- **DATA RECORDS**:

╔══

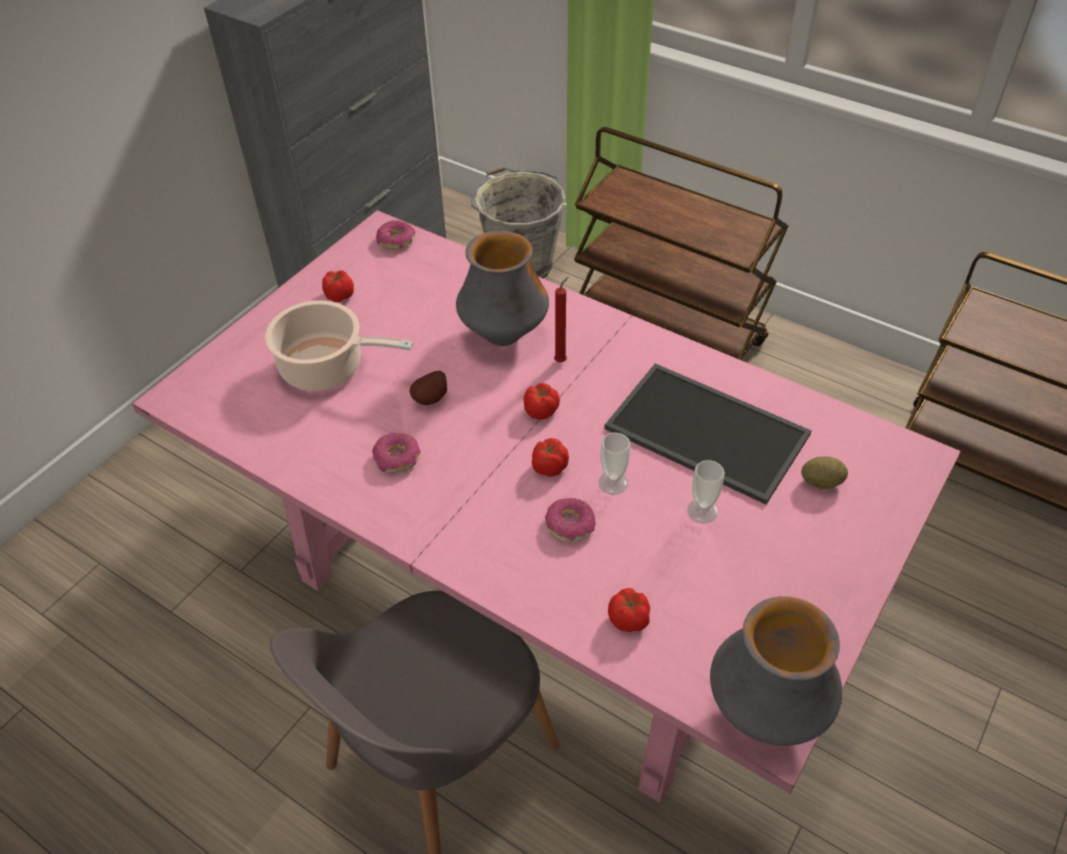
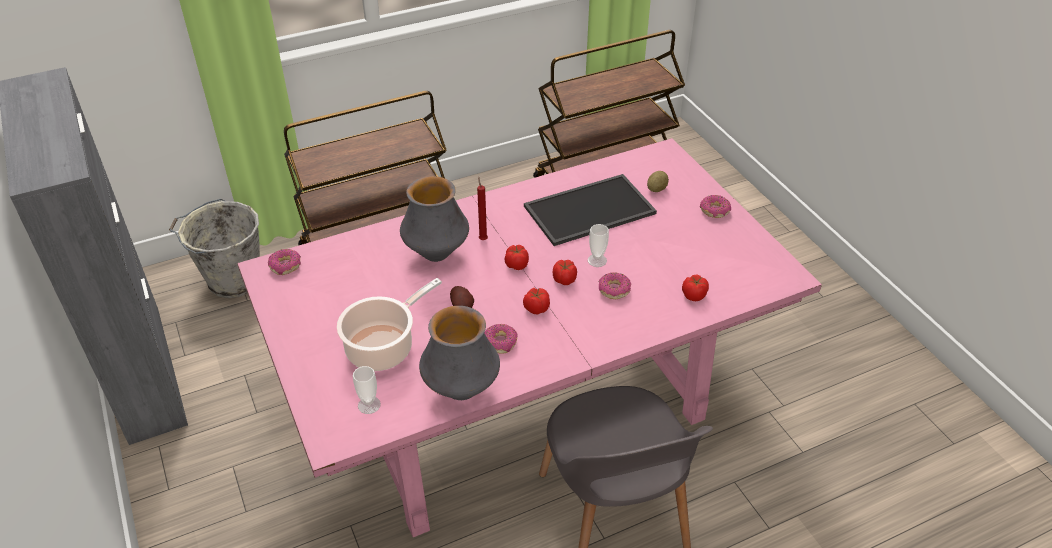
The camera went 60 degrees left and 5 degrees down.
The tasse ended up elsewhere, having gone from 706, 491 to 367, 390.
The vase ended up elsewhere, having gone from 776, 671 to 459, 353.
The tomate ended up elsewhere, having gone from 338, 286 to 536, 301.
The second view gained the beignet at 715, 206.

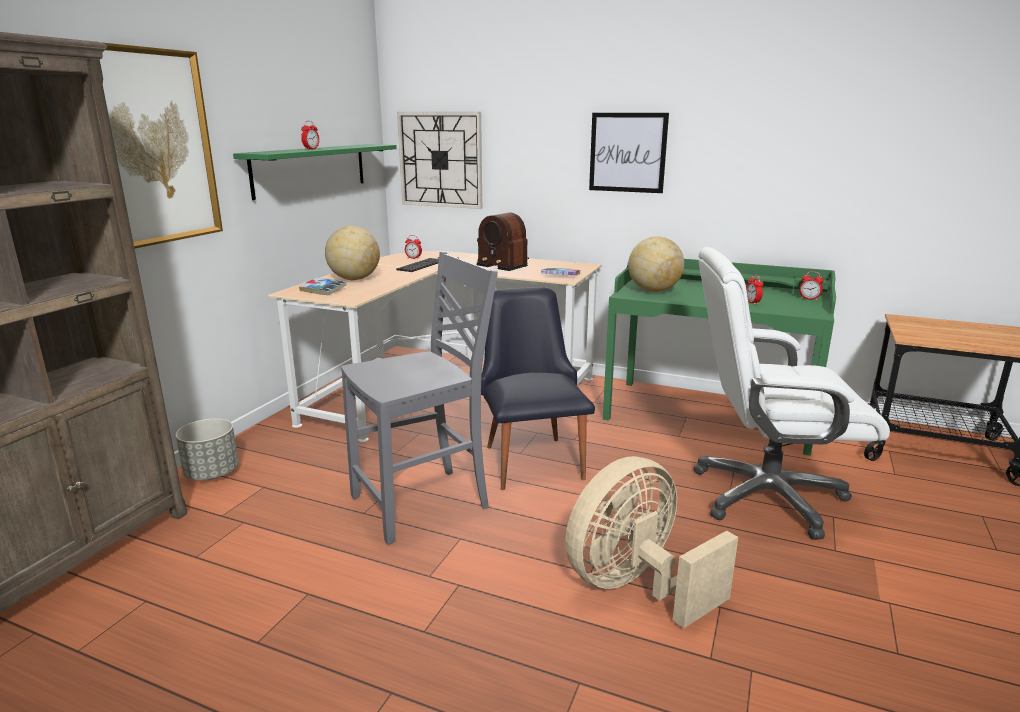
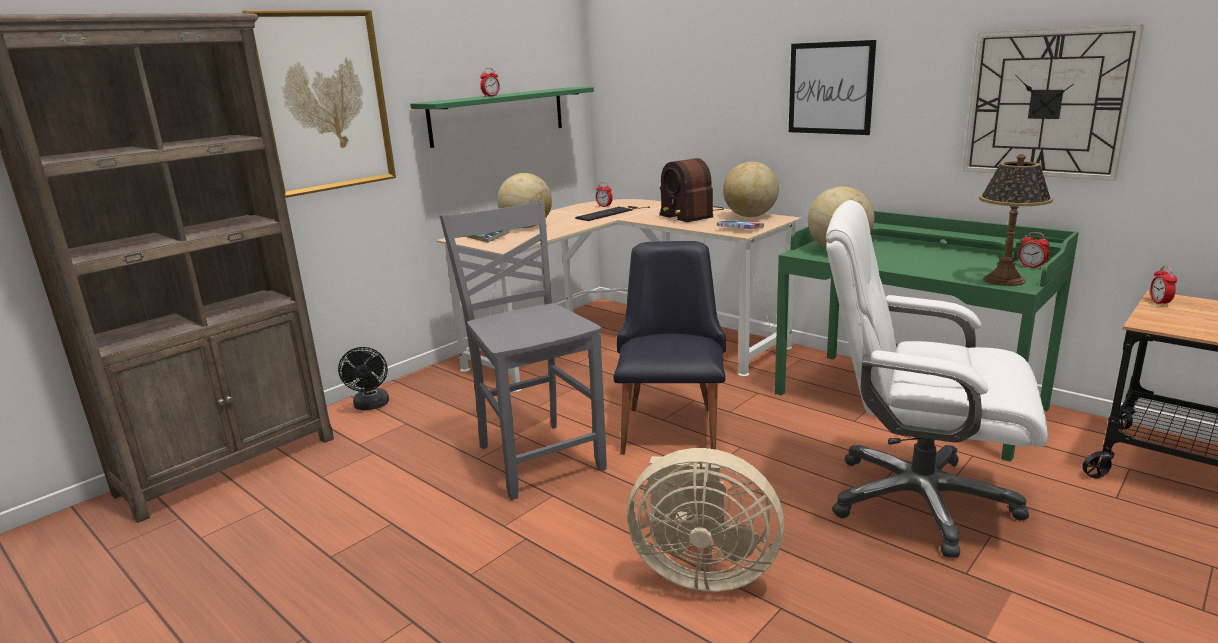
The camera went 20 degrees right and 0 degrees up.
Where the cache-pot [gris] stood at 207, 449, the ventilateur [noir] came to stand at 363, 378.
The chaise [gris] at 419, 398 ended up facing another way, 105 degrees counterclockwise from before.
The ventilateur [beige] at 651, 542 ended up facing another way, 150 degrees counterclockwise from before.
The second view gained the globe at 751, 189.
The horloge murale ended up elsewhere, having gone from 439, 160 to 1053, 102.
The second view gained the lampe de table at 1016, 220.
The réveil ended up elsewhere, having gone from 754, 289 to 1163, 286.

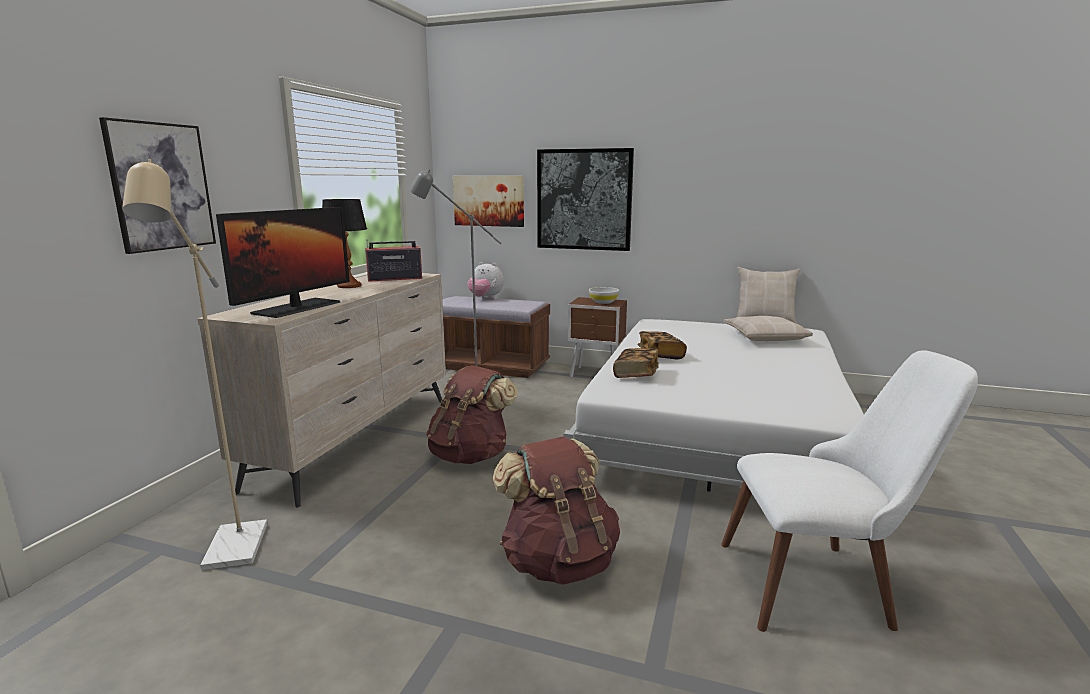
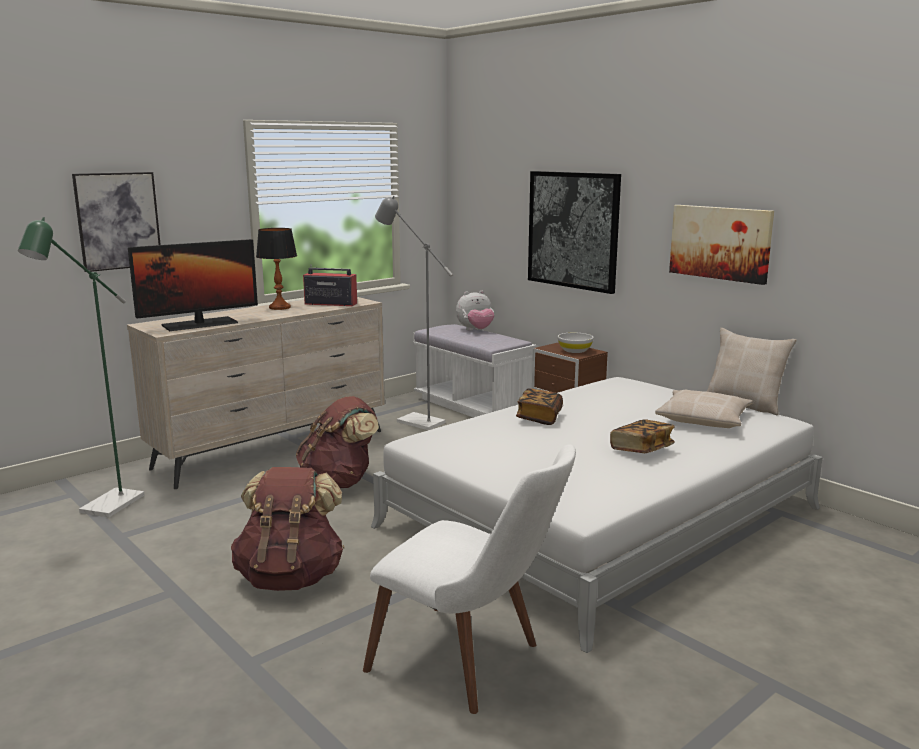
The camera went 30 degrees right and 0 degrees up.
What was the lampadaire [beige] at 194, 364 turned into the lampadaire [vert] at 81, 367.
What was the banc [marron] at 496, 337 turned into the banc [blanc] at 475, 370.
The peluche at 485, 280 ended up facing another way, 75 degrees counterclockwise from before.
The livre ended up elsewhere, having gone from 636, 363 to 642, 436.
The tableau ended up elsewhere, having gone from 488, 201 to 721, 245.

╚══

- **WHAT IS BEING ASKED**:
Copy the lines above exactly, beginning at the line that has "The vase ended" and stopping after the line that has "The tomate ended", and omit the rest.

- **WRITTEN SOLUTION**:
The vase ended up elsewhere, having gone from 776, 671 to 459, 353.
The tomate ended up elsewhere, having gone from 338, 286 to 536, 301.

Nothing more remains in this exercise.